The consultation response recognises that the area requires further work. Identification of circumstances where early notification could be beneficial is needed and the DWP intends to work with industry to establish how best to make this clear.
The DWP’s acknowledgment that this area requires further information gathering and consultation is welcome. A better time to pin the obligation to notify could be within a short time of scheduled exchange, and a more useful commitment might be to provide a clear summary of the deal once the transaction is signed, so that confidentiality is maintained in the negotiation stages.
Payment of dividends
The consultation noted the intention to address the issue of dividend payments as part of the separate consultation by BEIS on corporate governance, and not to consider such payments as part of the notifiable events framework.
The response confirms that the DWP has no proposals to extend the framework to cover the payment of dividends. However, TPR will consider whether the level of dividend payment made by the sponsoring employer or its parent company is appropriate in relation to the scheme’s funding when the triennial valuation is submitted or where a recovery plan has been agreed.

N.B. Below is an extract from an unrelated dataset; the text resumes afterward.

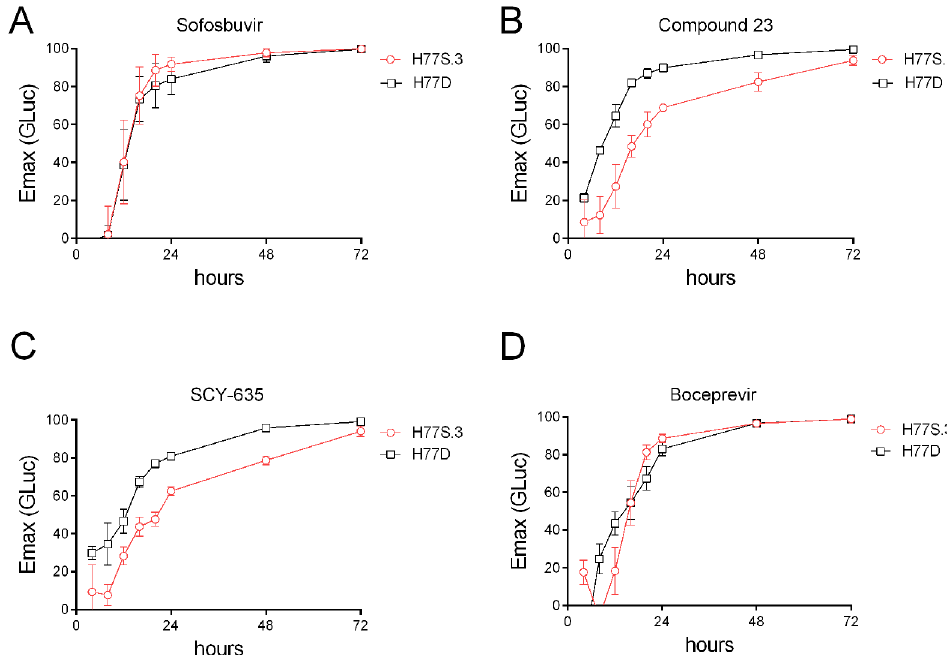
Fig 3. Differencesin kinetics of virus inhibition in H77S.3- vs H77D-infected cells are observed with host-targeting antiviral drugs that block membranous web formation but not with the NS5B RdRP inhibitor sofosbuvir or the NS3/4A protease inhibitor boceprevir. Maximum % inhibition(E max ) at different time points after additionof (A) sofosbuvir, (B) Compound23: a small moleculeinhibitorof PI4KIII α , (C) SCY- 635: a cyclophilininhibitor,or (D) boceprevir, to Huh7.5 cells infected with H77S.3/GLuc2A or H77D/GLuc2A.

Many respondents to the DWP’s consultation commented that responsible dividend policies play an important part in business growth and in the overall investment returns for the economy. Dividend payments should not be considered automatically to be detrimental to pension schemes.
It is unlikely that any of the DWP’s proposed changes will be in force before the Spring of 2020.
The answers to many of the questions raised in the consultation remain unclarified and subject to future consultation, followed by the eventual production of revised Codes of Practice from TPR and draft regulations from the DWP. One such issue is where the money will go from increased fines on errant corporates, and the consultation response merely states that the Government is giving consideration to the treatment of civil penalty proceeds.
Generally, the new criminal sanctions have dominated the headlines in the pensions and financial press. The Government sees the introduction of the new criminal offences as “a major step forward in stamping out abuses … and bringing fat-cat failures to book.” Although this move has been welcomed by some, it was first announced as an intention in 2017 and is still years away from being implemented. It will be extremely difficult to establish that someone behaved “willfully or recklessly” and as a result endangered a pension scheme and members’ benefits, particularly with the high level of proof required to impose a criminal sanction.